Monday, July 23, 2007

there is no illusion here

i wish there could be but there is no hint of it, even in my voice. my sadness now consumes me and I wish I could stop it but i can't.

i don't feel worthy of it and I wish I could I wish for a lot of things.

i wish I could distract myself from these things I don't even know WHY i'm sad. there is something in a good song that makes the teeth in the grin peek out just slightly. are you alone? are you actually or is it just a feeling?

i am nothing and i wish i couldn't feel this. but I can. it's a burden? a blessing? the curse, the love, the only thing i wish I could look for in you. ssso unrealistic. i can't help but hope for something more than what I am seeing.

Saturday, July 14, 2007

blackwood, there is no resistance now

I look back and realize I'm a pretentious fuck. hmm.

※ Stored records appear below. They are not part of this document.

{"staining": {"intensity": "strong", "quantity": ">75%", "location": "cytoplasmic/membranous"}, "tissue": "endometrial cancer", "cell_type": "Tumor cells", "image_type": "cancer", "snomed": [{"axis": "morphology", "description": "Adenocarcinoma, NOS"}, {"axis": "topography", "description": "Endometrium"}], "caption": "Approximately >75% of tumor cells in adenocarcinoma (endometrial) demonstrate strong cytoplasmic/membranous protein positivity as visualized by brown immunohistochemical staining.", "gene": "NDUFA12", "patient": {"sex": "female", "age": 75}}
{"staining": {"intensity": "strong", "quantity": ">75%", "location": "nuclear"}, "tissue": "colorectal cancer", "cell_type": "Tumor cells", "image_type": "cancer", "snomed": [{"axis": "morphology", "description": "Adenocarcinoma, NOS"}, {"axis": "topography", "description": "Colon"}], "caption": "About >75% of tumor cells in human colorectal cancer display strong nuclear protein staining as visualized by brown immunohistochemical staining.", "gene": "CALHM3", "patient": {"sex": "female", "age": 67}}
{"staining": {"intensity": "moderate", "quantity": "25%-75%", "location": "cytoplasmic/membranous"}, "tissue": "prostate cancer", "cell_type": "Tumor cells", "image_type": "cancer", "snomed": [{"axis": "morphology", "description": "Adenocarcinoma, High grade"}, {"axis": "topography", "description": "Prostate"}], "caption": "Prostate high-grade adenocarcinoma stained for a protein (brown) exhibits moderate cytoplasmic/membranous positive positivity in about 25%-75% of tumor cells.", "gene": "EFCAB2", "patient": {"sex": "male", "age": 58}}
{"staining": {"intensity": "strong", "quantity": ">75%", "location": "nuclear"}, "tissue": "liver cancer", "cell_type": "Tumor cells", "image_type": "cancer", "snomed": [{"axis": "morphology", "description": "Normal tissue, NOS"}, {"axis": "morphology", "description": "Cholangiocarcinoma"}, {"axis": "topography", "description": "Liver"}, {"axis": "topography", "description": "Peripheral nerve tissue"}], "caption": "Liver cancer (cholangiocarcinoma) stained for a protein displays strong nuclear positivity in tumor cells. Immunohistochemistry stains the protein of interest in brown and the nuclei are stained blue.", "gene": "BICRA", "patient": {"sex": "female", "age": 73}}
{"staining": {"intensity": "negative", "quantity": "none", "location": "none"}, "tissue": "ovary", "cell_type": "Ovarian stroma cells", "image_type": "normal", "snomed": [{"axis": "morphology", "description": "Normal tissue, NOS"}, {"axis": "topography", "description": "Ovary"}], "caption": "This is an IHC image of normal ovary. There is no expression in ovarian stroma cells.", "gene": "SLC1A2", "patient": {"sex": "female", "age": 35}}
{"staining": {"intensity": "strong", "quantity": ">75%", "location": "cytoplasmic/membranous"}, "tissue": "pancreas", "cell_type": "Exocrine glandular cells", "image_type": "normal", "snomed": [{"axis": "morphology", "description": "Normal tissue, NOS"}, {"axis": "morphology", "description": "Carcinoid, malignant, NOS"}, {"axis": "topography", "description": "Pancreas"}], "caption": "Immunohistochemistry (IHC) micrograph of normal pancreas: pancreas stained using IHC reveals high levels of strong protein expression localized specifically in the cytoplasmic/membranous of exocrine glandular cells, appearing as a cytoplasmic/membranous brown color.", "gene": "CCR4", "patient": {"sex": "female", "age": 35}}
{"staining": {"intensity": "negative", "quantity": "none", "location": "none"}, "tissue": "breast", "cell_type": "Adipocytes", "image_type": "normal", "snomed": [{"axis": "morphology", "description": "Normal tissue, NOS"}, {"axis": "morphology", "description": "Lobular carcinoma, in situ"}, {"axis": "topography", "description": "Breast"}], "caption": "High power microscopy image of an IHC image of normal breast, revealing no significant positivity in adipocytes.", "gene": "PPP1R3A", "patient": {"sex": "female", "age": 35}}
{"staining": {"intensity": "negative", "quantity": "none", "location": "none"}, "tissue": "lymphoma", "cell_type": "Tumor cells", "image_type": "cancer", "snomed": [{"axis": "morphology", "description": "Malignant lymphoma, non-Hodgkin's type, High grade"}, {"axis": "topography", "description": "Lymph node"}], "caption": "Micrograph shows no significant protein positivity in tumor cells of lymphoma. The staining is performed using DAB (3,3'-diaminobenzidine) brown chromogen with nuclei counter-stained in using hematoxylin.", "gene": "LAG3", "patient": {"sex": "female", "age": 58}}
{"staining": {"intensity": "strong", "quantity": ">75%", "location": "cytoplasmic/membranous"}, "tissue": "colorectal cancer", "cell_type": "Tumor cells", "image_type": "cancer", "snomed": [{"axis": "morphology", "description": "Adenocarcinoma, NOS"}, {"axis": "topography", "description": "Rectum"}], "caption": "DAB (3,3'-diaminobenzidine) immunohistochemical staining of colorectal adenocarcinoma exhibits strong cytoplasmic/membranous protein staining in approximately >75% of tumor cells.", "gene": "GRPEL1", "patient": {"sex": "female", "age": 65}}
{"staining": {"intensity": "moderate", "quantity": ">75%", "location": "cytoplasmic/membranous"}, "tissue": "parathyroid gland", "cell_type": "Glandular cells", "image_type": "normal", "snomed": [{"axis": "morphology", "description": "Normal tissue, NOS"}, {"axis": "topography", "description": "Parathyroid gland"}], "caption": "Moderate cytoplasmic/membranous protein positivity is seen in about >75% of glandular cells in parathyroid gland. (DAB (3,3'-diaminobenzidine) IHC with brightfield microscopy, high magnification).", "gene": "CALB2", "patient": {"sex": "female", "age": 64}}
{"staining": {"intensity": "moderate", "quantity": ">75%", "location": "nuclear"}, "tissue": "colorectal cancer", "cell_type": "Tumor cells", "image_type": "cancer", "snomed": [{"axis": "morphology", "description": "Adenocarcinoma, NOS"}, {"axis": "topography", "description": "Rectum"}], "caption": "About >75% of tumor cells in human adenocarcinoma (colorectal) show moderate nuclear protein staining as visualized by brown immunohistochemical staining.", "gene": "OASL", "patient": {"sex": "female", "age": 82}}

felt oddly like home or something and repeating the same miakes and the words flow together i recall t feelings when I read the words

i'm not that hard to decode try me try me
well if you know me anyway do you?

this is piracy it's privacy and it's all I asked for really i feel wretched and cold and i can't even comprehend what i'm typing and it's scaring me a little bit and I wish I knew what I was saying and I'm freaking out xadjkkdkjgt

i still feel like there is no escape from my mind. oh help me something someone? why do I keep asking this if no one will respond or care?

i still don't know what's happening.